> And, I'm still annoyed at you changing the subject after my post w/
>the photo spread of the dilapidated Havanna housing and
>transportation, as if I don't know what poor neighborhoods in
>Washington, D.C., Philly, East St. Louis, the Mission district or the
>Tenderloin in S.F. where I lived.
I changed the subject because it was a cheap point, marginally relevant in the first place. Cuba is a poor country that still hasn't recovered from the collapse of the USSR. The US is a very rich country, and both you & I live here. Given its material constraints, Cuba has done a very good job on a lot of things, and we could learn from it. Getting on a high horse and pointing to all its failings isn't very enlightening, especially at a moment when the US has done a far worse job than Cuba at responding to a natural disaster.
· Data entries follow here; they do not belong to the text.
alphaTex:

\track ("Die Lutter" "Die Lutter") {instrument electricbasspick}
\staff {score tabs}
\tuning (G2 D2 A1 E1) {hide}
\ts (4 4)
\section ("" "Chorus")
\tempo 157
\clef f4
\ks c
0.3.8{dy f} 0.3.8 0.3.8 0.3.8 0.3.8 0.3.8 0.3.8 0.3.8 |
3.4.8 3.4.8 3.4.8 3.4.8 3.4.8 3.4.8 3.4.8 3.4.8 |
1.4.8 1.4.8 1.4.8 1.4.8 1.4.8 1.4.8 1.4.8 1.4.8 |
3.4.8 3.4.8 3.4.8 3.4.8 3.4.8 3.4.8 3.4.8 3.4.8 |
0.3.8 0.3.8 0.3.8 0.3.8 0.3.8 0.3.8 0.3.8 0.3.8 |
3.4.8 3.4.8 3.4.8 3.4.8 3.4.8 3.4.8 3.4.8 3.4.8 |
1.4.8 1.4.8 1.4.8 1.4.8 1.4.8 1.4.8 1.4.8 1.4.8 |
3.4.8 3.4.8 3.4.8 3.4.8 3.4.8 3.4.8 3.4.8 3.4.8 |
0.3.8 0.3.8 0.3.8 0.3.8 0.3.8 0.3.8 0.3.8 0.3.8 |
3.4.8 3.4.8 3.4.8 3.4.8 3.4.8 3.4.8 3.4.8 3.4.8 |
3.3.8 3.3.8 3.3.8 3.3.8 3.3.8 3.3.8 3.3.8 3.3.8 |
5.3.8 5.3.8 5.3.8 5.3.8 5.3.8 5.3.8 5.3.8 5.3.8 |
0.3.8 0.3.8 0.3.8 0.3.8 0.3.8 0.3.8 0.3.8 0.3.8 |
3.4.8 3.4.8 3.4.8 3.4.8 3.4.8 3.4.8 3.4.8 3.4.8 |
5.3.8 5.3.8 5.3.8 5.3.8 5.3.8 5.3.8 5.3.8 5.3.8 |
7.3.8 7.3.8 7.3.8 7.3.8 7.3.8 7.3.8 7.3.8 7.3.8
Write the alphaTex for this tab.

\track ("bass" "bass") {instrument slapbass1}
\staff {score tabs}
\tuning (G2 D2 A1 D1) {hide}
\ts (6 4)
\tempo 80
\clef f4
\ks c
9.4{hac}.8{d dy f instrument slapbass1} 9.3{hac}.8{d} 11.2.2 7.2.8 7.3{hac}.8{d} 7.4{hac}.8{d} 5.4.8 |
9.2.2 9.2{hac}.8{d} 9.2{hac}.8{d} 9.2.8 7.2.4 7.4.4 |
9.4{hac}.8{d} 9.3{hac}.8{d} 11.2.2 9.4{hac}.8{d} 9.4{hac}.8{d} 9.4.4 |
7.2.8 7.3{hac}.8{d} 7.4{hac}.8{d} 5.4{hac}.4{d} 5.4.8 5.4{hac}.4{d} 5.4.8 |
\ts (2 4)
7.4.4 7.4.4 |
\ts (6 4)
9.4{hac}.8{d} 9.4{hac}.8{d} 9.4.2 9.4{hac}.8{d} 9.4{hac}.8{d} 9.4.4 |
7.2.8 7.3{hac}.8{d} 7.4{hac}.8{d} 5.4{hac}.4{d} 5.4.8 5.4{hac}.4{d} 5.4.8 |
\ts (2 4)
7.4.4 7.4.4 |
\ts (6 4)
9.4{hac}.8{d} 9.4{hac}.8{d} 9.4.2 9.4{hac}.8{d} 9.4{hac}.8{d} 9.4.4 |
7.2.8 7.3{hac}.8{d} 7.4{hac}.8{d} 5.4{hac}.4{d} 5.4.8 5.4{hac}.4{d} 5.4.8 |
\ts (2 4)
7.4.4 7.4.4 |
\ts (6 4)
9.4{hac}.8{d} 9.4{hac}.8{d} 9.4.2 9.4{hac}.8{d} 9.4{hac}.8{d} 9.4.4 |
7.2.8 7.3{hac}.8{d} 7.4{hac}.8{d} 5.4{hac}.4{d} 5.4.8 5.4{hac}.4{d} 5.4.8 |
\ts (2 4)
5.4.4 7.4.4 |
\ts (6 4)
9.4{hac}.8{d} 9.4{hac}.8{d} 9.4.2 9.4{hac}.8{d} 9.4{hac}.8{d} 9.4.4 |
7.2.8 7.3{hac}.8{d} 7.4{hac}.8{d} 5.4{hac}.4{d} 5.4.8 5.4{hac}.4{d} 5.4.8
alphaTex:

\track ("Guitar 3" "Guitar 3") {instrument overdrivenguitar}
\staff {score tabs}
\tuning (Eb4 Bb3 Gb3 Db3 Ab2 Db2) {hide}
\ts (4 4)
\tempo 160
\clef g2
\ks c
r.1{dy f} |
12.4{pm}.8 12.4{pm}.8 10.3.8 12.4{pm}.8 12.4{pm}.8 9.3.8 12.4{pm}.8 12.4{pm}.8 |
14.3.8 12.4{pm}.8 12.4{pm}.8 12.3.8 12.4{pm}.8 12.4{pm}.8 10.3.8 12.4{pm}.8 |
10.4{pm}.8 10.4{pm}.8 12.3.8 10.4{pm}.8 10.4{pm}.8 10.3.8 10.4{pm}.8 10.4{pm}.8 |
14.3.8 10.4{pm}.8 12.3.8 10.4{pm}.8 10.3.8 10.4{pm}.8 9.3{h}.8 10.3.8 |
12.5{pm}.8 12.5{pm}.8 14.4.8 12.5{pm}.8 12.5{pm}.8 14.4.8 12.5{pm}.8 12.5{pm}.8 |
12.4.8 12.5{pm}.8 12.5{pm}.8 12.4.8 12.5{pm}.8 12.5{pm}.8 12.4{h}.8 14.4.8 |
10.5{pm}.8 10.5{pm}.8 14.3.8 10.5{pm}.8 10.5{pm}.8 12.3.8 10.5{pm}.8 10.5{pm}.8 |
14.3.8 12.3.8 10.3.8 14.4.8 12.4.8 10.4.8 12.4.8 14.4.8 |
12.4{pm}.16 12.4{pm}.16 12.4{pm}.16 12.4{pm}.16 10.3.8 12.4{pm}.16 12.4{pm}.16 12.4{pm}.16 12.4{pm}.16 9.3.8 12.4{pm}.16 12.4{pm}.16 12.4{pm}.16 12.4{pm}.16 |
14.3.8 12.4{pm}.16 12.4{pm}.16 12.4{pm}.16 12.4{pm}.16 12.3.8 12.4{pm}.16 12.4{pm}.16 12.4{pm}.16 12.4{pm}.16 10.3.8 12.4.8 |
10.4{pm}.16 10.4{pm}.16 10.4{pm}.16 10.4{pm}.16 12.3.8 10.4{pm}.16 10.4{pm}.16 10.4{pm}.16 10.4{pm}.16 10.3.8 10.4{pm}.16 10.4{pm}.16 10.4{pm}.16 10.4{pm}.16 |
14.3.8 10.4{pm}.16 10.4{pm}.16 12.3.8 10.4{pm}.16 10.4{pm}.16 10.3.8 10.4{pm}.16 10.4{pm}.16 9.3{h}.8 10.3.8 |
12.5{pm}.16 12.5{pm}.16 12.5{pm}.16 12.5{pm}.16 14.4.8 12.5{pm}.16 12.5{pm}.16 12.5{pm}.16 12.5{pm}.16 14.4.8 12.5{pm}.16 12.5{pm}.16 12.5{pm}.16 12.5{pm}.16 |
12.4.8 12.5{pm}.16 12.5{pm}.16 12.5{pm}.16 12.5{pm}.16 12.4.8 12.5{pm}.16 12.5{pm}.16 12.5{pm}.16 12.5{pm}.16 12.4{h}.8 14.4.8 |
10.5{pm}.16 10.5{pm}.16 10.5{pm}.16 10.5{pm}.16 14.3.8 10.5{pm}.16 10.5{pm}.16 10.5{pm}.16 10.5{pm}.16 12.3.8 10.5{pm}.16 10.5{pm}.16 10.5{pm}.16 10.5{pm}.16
Another thing that annoys me is the inability that so many "anti-authoritarians" show in understanding how hard it is to run any kind of progressive, much less revolutionary, regime. You've got opposition coming from your own domestic elite and from the US - not to mention intense economic challenges, like the need for foreign exchange - and no one has ever given me a satisfactory answer on how to deal with it. As far as I know - having just read Richard Gott's book and interviewed him - Chavez is doing a pretty masterful job of juggling the contradictions in Venezuela. He's been elected and re-elected several times, passed a constitutional referendum, survived a recall election, and kept a hostile press open. Yet you piss on him too. Can anyone in the real world live up to your standards?